経済を良くするって、どうすれば

経済政策と社会保障を考えるコラム


 *基本内容の「ニッポンの理想・2兆円でできる社会」もご覧ください

争点は一気増税路線からの離脱

2014年11月18日 | 経済
 異次元緩和もやった、5兆円の補正予算も組んだ、投資・法人減税の成長戦略も打った。だが、一気の消費増税という愚策は、どうにもならなかった。これが率直な見方だろう。二期連続のマイナス成長を前にしても、まだ目が覚めないのか。

 したがって、総選挙の争点は「一気増税路線からの離脱」になる。一気増税の惨憺たる結果を直視できず、一気増税に未練を残す勢力を、民意に問うことで、オーバーライドするのだ。裏返せば、「上げないリスク」について、国民のマンデートを得るのが目的となる。

 ここで、「2017年4月には無条件で2%上げることにする」という悪魔の囁きに耳を貸してはならない。これを許せば、何が失敗の原因で、誰に責任があるのか分からなくなる。過激な緊縮財政を押し付けた者に、過ちを思い知らせることが欠かせまい。

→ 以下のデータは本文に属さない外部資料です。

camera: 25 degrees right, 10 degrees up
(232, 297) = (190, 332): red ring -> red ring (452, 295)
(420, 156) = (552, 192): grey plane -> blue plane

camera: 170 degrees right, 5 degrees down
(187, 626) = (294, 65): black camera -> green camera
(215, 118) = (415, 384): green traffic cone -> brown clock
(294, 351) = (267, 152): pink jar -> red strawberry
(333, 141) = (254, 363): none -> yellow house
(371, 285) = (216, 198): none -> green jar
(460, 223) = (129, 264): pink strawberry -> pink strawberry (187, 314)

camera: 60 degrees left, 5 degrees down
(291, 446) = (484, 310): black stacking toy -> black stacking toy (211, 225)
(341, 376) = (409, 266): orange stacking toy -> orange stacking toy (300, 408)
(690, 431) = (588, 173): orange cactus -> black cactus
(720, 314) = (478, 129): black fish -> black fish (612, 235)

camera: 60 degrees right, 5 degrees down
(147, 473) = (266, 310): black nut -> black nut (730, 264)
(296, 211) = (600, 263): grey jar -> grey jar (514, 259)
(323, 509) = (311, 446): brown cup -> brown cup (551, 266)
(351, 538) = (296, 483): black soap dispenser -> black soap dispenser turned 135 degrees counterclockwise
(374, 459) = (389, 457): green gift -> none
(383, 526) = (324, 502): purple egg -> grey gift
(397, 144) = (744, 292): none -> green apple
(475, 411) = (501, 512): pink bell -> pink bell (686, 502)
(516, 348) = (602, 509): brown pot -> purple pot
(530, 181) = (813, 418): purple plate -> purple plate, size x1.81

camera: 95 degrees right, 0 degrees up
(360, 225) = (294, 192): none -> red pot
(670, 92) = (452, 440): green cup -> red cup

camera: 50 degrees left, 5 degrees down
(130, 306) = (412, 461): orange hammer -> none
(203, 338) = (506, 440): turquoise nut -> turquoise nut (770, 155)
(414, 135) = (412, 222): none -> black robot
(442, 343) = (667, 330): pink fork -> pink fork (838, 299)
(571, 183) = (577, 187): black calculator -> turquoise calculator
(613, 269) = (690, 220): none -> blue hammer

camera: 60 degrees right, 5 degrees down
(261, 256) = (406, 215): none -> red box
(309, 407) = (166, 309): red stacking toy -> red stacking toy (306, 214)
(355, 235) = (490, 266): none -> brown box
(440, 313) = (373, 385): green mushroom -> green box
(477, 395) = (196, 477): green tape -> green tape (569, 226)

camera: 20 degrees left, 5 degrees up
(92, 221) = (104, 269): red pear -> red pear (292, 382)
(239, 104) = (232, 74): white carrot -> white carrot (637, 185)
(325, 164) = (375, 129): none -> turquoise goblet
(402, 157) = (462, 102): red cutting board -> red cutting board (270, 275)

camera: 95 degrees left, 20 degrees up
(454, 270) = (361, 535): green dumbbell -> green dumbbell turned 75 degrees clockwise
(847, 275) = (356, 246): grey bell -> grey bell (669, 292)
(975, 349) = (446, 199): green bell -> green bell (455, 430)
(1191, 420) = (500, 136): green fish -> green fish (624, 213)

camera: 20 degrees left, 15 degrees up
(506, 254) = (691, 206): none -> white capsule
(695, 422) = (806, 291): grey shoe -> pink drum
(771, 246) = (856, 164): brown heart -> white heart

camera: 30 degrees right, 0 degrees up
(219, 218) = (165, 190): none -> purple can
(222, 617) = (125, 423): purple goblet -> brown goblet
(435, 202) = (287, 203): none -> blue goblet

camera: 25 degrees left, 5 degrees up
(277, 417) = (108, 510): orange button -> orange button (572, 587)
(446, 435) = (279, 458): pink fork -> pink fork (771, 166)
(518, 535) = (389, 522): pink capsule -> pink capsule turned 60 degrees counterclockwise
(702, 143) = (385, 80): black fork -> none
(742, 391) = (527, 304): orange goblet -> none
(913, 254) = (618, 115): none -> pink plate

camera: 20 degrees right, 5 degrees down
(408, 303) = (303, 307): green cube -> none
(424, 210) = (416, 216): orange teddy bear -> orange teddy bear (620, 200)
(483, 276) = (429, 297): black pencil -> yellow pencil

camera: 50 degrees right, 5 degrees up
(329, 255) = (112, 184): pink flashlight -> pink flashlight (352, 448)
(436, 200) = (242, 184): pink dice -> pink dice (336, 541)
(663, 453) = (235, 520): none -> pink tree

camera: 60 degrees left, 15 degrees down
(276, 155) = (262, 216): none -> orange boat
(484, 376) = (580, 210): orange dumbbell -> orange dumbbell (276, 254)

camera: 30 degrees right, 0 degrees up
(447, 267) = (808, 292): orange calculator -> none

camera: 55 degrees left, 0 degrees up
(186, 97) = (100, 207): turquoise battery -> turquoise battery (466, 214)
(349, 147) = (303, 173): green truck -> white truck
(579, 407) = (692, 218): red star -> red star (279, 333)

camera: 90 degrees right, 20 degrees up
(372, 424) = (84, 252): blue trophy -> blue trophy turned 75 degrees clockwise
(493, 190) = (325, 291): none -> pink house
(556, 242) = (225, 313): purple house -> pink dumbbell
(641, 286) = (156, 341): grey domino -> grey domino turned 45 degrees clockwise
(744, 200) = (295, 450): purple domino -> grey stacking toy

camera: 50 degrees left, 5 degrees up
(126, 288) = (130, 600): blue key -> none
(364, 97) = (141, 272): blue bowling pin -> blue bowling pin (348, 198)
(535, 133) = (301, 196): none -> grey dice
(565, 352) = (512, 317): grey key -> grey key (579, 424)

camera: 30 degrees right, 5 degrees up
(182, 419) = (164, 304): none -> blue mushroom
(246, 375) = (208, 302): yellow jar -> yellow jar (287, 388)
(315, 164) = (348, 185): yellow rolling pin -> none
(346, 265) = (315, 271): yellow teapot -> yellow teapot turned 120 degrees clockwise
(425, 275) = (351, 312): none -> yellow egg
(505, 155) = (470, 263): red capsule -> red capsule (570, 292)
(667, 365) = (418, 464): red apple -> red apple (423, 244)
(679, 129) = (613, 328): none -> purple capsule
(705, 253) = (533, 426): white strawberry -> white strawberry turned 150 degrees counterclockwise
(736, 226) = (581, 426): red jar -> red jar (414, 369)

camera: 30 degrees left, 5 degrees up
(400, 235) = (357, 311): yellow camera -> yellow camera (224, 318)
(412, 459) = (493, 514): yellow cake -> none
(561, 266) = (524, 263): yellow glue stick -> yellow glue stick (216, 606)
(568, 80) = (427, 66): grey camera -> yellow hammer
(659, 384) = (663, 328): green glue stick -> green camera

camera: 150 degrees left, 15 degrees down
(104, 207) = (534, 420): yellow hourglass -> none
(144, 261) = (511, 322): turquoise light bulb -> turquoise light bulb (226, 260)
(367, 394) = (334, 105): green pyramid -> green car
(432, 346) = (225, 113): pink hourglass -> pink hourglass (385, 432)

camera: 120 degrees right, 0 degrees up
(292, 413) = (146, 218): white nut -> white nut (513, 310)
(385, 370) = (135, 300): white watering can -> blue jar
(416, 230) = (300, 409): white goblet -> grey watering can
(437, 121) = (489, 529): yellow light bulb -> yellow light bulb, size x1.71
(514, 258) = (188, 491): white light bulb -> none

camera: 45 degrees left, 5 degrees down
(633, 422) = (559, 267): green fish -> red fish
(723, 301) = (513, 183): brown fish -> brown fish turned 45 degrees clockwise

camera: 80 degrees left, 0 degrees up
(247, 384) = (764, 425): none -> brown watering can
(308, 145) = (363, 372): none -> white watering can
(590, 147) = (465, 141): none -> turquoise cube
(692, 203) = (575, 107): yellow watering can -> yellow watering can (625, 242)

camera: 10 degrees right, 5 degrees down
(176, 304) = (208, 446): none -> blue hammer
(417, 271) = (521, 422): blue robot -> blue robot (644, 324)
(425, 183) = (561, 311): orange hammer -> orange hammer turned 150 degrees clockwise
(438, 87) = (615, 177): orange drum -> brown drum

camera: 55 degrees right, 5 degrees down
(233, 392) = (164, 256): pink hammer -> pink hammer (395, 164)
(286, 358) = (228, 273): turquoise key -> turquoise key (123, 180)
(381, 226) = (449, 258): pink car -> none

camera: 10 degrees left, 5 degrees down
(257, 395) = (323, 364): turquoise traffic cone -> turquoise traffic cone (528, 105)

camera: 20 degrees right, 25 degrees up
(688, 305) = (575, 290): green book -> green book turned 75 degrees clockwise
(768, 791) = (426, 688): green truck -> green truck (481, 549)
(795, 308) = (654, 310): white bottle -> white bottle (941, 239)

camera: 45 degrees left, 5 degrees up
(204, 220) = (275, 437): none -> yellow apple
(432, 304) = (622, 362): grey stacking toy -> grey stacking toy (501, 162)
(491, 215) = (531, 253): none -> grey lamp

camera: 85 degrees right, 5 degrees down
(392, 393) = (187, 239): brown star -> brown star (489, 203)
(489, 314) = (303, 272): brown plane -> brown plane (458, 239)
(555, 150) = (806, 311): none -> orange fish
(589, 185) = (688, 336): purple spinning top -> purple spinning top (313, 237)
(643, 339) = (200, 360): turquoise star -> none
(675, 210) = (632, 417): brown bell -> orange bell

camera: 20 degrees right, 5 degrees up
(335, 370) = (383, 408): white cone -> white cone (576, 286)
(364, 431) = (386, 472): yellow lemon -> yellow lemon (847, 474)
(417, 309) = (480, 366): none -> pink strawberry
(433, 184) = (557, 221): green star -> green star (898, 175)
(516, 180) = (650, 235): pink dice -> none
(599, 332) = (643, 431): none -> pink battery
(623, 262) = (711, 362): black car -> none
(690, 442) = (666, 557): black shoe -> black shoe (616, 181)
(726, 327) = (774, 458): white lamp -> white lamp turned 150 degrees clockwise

 「2%なら景気条項付き。削るなら2017と19年に1%ずつ」である。1%であれば、経済対策でカバーが効くし、2年毎にすると、年1兆円の社会保障費の自然増と相まって、緩やかな緊縮で済むからだ。急進的な財政再建からの決別こそ、日本の将来を決める。

………
 今回の7-9月期GDPは、予想し得る下限の数字だった。筆者は、11/13に、最弱気かつ更なる下ブレもありとする第一生命の新家さんの予想を紹介したが、これがほぼ的中した。在庫減は、2次速報で見直され、より予想に近づくこともあろう。新家さん、さすがだよ。詳しくは、今日の日経3面の説明が良く出来ているので、そちらに譲る。 

 GDPの解説は巷に溢れているので、一つだけポイントを言っておくと、7-9月期の実質成長率は、原系列の前年同期比で−1.2%になったことだ。すなわち、消費増税を潜り抜けた結果、1年前と比べて、経済は縮み、国民は貧しくなったということである。パイを小さくしてまで、財政は家計から所得を奪い取ってしまった。これが腰折れでないなら、何を言う。

 増税前の前年同期比は、2013年の1-3月期から順に、+0.1%、+1.2%、+2.3%、+2.5%と加速してきていたから、アベノミクスは成功していたと言えるだろう。ただ失敗は、緩和も補正も減税もあるからと、財政タカ派に惑わされ、一気の消費増税という逆噴射を許してしまったことにある。正しく総括するならば、総選挙での勝利は堅い。

(今日の日経)
 景気足踏み、回復うかがう、消費に足元は薄日も・GDP2期連続マイナス成長。日経平均517円安。在庫急減かく乱・民間予測の想定外。経済対策2〜3兆円。点検会合・増税賛成の声多く。7-9月消費関連企業調査・売上高45%が下振れ。

※これだけ経済が悪いと、増税先送り法は1週間で通すから、総選挙は回避し、早く補正予算を組んでくれという声が出そうなものだ。今月末の10月指標次第で、小康から暗転しかねない危うい局面なのだがね。まあ、政治のことはよく分からんよ。もっとも、点検会合の有識者でさえ、危機感のある者は少ないようだしね。